---------- RECORDS PROVIDED ----------

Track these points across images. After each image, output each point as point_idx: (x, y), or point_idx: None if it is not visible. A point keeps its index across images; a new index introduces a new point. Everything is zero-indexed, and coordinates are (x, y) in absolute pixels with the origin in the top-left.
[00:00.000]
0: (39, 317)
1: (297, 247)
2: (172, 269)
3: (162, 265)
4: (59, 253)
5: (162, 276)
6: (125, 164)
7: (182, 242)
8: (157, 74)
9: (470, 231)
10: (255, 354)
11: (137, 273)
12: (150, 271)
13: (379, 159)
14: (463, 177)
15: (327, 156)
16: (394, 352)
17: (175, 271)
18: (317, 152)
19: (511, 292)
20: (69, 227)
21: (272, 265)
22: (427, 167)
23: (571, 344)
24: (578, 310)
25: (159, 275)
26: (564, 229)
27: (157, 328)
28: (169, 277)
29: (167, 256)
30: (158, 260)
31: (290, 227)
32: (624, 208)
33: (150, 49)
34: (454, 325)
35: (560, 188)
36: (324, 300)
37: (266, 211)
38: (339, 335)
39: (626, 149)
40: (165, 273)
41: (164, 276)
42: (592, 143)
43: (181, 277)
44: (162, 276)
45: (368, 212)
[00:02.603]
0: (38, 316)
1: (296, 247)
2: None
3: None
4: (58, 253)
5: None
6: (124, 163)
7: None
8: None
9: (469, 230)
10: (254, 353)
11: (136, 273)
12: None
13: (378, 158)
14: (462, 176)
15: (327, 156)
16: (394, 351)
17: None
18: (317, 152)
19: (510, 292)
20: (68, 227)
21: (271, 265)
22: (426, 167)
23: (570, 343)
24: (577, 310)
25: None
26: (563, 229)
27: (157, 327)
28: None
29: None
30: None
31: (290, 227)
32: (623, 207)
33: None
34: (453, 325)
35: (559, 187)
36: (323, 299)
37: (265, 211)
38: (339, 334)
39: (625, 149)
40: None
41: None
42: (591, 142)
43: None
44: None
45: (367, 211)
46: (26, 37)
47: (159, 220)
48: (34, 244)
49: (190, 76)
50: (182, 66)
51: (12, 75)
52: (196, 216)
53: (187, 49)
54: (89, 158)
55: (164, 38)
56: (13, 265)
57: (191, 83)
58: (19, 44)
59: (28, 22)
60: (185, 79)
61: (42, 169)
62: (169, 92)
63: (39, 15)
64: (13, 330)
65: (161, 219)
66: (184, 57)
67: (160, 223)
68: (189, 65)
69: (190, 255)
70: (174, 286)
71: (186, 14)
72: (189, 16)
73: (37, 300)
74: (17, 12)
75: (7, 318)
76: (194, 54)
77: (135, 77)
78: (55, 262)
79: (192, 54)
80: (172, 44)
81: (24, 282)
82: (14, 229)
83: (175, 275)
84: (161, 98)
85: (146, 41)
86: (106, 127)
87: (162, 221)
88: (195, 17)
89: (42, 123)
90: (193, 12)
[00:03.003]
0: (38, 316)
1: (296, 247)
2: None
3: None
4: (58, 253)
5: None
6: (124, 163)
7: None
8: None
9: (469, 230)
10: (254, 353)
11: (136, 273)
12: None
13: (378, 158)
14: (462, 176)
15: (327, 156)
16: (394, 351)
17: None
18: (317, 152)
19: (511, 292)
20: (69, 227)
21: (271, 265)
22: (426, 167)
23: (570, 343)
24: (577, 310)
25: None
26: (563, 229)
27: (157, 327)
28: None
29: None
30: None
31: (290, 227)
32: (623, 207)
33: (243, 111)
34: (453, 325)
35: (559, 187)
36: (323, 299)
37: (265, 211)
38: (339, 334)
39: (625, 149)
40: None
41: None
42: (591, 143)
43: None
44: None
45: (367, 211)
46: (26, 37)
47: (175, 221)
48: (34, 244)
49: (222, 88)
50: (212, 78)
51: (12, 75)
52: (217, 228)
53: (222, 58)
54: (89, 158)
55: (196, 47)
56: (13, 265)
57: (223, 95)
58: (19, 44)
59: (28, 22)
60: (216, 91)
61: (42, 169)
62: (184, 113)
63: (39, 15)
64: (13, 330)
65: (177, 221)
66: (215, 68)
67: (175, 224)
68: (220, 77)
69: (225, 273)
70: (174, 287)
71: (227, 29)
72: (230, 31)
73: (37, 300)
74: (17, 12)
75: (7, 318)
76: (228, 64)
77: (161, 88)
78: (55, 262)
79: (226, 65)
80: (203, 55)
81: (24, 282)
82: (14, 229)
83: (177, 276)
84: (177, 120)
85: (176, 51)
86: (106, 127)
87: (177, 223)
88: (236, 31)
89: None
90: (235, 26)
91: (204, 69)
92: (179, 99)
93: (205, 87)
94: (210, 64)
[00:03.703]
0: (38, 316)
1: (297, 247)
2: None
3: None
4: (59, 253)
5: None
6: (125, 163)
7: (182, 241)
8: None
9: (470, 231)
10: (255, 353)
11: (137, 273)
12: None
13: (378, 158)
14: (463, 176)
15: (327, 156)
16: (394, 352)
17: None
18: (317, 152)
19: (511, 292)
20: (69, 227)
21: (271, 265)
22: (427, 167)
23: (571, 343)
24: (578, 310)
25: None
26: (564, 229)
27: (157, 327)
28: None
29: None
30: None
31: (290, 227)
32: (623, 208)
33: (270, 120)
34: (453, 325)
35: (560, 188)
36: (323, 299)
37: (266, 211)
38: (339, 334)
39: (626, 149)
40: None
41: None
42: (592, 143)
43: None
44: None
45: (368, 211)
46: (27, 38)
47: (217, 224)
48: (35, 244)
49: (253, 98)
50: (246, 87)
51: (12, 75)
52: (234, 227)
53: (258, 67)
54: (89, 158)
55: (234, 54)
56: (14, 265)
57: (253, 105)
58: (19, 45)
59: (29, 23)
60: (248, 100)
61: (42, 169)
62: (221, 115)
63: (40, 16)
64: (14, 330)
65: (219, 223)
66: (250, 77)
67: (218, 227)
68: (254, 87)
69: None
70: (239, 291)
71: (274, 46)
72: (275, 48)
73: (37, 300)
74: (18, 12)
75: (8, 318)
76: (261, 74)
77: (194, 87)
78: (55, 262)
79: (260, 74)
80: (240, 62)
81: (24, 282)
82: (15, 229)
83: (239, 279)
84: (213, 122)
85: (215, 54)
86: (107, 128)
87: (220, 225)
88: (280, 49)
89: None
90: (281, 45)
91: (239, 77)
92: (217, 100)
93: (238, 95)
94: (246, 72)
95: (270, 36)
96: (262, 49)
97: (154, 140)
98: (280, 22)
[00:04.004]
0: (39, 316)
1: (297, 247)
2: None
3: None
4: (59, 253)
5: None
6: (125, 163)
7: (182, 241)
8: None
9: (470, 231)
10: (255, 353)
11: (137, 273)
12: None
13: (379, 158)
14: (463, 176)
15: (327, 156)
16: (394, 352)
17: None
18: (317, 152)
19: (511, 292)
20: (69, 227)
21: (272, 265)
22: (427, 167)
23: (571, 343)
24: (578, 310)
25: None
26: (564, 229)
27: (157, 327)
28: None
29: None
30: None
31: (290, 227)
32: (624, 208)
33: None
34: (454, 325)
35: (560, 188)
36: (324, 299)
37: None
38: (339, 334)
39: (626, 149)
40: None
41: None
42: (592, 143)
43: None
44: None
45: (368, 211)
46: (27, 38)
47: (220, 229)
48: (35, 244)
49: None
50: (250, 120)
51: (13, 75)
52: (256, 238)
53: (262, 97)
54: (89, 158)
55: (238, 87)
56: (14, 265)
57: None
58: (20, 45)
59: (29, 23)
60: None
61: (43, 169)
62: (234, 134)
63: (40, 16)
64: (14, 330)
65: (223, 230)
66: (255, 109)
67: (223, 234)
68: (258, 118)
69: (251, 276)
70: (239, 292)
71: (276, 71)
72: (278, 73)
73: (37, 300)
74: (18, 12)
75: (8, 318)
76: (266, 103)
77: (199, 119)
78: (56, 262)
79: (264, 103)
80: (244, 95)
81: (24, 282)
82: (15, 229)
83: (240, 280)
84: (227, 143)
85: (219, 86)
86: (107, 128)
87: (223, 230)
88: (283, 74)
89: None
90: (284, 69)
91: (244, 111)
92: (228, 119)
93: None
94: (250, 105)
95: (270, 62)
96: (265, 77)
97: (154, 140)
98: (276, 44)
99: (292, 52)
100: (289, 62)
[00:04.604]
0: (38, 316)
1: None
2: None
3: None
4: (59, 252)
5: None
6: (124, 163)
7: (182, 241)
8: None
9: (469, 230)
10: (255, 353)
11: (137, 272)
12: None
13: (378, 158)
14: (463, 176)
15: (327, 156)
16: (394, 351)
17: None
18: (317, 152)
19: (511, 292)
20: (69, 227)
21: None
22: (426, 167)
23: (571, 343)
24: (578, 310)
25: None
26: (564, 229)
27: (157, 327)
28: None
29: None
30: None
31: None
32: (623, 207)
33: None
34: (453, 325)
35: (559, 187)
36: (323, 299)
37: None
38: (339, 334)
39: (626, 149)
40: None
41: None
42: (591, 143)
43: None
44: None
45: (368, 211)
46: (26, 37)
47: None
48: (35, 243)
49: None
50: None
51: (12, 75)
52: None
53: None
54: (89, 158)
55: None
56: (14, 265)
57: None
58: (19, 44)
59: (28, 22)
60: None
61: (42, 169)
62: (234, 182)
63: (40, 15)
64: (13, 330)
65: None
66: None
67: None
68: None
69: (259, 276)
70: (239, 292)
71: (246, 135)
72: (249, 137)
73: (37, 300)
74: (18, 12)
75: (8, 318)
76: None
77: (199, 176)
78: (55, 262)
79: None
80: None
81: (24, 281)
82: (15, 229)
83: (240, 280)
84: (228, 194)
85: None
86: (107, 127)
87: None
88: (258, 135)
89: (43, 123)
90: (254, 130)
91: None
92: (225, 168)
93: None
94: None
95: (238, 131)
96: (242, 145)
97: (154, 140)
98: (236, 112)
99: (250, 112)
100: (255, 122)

----------

- _WORK INSTRUCTION_: Could you set down, word for word, only the lines above from the line with "17: (175, 271)" to the line with "40: (165, 273)", including both?

- _RESULT OF THE EXERCISE_:
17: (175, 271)
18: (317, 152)
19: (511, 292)
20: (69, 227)
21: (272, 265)
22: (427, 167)
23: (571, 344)
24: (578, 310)
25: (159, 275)
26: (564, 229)
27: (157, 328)
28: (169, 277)
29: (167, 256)
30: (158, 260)
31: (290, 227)
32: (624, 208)
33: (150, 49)
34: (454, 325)
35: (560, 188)
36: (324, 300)
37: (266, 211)
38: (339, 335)
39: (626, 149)
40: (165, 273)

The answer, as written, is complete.